AIM OF THE TASK: In the items below, swap every occurrence of "Pixels Art" for "Pixel Painter" and leave everything else unchanged. Leave the pictures out of your answer.

DATA FOR REVIEW:
_____

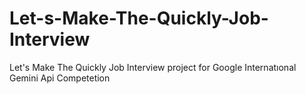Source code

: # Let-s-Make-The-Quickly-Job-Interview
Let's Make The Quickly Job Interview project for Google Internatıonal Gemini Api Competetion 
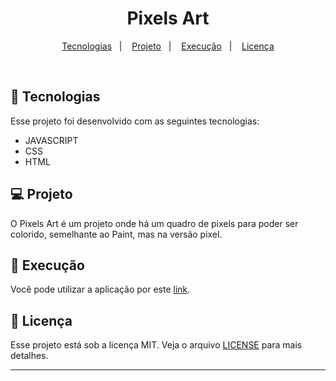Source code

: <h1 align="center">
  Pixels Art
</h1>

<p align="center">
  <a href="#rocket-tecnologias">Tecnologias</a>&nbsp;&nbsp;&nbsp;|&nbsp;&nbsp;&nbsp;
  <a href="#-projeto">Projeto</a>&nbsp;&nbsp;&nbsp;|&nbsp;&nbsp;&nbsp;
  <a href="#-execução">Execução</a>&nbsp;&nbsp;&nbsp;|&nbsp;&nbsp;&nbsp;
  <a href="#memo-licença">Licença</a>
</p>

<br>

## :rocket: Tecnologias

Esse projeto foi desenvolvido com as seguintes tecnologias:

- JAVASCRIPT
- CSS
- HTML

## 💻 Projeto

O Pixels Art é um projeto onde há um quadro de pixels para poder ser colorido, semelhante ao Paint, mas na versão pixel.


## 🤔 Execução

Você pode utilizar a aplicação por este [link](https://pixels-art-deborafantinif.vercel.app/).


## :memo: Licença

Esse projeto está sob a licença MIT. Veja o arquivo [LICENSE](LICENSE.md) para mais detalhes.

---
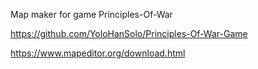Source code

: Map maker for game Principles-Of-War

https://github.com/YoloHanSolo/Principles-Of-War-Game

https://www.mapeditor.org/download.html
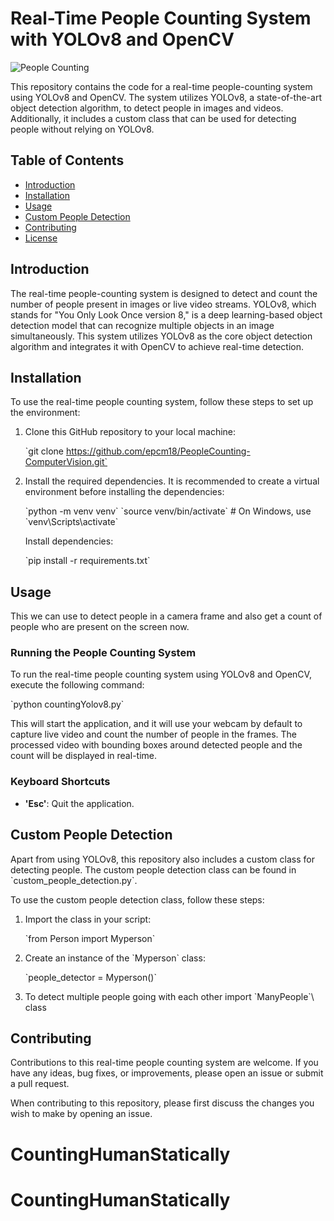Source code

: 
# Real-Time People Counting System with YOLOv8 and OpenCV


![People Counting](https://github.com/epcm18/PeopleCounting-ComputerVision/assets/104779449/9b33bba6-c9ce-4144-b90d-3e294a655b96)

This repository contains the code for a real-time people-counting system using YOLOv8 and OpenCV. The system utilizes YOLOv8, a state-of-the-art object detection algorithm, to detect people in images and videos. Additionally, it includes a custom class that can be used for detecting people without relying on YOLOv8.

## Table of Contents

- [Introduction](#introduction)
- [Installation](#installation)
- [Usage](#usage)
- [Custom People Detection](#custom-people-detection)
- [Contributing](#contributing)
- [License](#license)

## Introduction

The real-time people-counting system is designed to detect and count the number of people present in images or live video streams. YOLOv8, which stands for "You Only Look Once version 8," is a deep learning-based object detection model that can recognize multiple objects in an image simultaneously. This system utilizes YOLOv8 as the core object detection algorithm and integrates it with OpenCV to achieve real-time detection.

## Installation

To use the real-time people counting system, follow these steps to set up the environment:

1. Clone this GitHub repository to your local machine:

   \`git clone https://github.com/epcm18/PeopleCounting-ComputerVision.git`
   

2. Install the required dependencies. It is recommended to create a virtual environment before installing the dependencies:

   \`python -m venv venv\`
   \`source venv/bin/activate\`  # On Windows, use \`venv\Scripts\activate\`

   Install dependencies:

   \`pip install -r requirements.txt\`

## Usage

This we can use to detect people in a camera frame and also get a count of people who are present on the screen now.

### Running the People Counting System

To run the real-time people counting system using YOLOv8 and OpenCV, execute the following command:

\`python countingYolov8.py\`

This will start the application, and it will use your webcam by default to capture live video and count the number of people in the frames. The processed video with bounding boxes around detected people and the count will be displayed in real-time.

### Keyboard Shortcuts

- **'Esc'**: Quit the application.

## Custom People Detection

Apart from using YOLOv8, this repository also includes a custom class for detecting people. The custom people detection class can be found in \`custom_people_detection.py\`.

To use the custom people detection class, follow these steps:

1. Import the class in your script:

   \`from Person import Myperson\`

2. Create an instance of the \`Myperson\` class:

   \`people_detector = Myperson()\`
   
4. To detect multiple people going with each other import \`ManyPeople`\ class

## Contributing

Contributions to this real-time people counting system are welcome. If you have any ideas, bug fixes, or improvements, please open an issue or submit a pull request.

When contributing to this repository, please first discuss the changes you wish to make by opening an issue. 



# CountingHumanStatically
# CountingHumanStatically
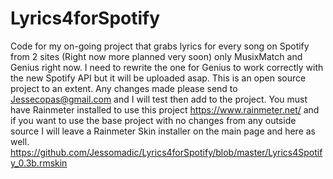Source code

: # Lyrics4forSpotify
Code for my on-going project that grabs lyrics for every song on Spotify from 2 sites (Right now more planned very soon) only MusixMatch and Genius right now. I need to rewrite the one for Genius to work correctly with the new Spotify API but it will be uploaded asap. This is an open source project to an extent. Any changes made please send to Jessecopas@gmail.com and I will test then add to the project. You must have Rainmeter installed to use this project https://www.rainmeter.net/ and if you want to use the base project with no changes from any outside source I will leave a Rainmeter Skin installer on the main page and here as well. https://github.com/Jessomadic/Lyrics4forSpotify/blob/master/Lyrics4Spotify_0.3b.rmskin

_____

RESPONSE AREA:
Source code

: # Let-s-Make-The-Quickly-Job-Interview
Let's Make The Quickly Job Interview project for Google Internatıonal Gemini Api Competetion 
Source code

: <h1 align="center">
  Pixel Painter
</h1>

<p align="center">
  <a href="#rocket-tecnologias">Tecnologias</a>&nbsp;&nbsp;&nbsp;|&nbsp;&nbsp;&nbsp;
  <a href="#-projeto">Projeto</a>&nbsp;&nbsp;&nbsp;|&nbsp;&nbsp;&nbsp;
  <a href="#-execução">Execução</a>&nbsp;&nbsp;&nbsp;|&nbsp;&nbsp;&nbsp;
  <a href="#memo-licença">Licença</a>
</p>

<br>

## :rocket: Tecnologias

Esse projeto foi desenvolvido com as seguintes tecnologias:

- JAVASCRIPT
- CSS
- HTML

## 💻 Projeto

O Pixel Painter é um projeto onde há um quadro de pixels para poder ser colorido, semelhante ao Paint, mas na versão pixel.


## 🤔 Execução

Você pode utilizar a aplicação por este [link](https://pixels-art-deborafantinif.vercel.app/).


## :memo: Licença

Esse projeto está sob a licença MIT. Veja o arquivo [LICENSE](LICENSE.md) para mais detalhes.

---
Source code

: Map maker for game Principles-Of-War

https://github.com/YoloHanSolo/Principles-Of-War-Game

https://www.mapeditor.org/download.html
Source code

: 
# Real-Time People Counting System with YOLOv8 and OpenCV


![People Counting](https://github.com/epcm18/PeopleCounting-ComputerVision/assets/104779449/9b33bba6-c9ce-4144-b90d-3e294a655b96)

This repository contains the code for a real-time people-counting system using YOLOv8 and OpenCV. The system utilizes YOLOv8, a state-of-the-art object detection algorithm, to detect people in images and videos. Additionally, it includes a custom class that can be used for detecting people without relying on YOLOv8.

## Table of Contents

- [Introduction](#introduction)
- [Installation](#installation)
- [Usage](#usage)
- [Custom People Detection](#custom-people-detection)
- [Contributing](#contributing)
- [License](#license)

## Introduction

The real-time people-counting system is designed to detect and count the number of people present in images or live video streams. YOLOv8, which stands for "You Only Look Once version 8," is a deep learning-based object detection model that can recognize multiple objects in an image simultaneously. This system utilizes YOLOv8 as the core object detection algorithm and integrates it with OpenCV to achieve real-time detection.

## Installation

To use the real-time people counting system, follow these steps to set up the environment:

1. Clone this GitHub repository to your local machine:

   \`git clone https://github.com/epcm18/PeopleCounting-ComputerVision.git`
   

2. Install the required dependencies. It is recommended to create a virtual environment before installing the dependencies:

   \`python -m venv venv\`
   \`source venv/bin/activate\`  # On Windows, use \`venv\Scripts\activate\`

   Install dependencies:

   \`pip install -r requirements.txt\`

## Usage

This we can use to detect people in a camera frame and also get a count of people who are present on the screen now.

### Running the People Counting System

To run the real-time people counting system using YOLOv8 and OpenCV, execute the following command:

\`python countingYolov8.py\`

This will start the application, and it will use your webcam by default to capture live video and count the number of people in the frames. The processed video with bounding boxes around detected people and the count will be displayed in real-time.

### Keyboard Shortcuts

- **'Esc'**: Quit the application.

## Custom People Detection

Apart from using YOLOv8, this repository also includes a custom class for detecting people. The custom people detection class can be found in \`custom_people_detection.py\`.

To use the custom people detection class, follow these steps:

1. Import the class in your script:

   \`from Person import Myperson\`

2. Create an instance of the \`Myperson\` class:

   \`people_detector = Myperson()\`
   
4. To detect multiple people going with each other import \`ManyPeople`\ class

## Contributing

Contributions to this real-time people counting system are welcome. If you have any ideas, bug fixes, or improvements, please open an issue or submit a pull request.

When contributing to this repository, please first discuss the changes you wish to make by opening an issue. 



# CountingHumanStatically
# CountingHumanStatically
Source code

: # Lyrics4forSpotify
Code for my on-going project that grabs lyrics for every song on Spotify from 2 sites (Right now more planned very soon) only MusixMatch and Genius right now. I need to rewrite the one for Genius to work correctly with the new Spotify API but it will be uploaded asap. This is an open source project to an extent. Any changes made please send to Jessecopas@gmail.com and I will test then add to the project. You must have Rainmeter installed to use this project https://www.rainmeter.net/ and if you want to use the base project with no changes from any outside source I will leave a Rainmeter Skin installer on the main page and here as well. https://github.com/Jessomadic/Lyrics4forSpotify/blob/master/Lyrics4Spotify_0.3b.rmskin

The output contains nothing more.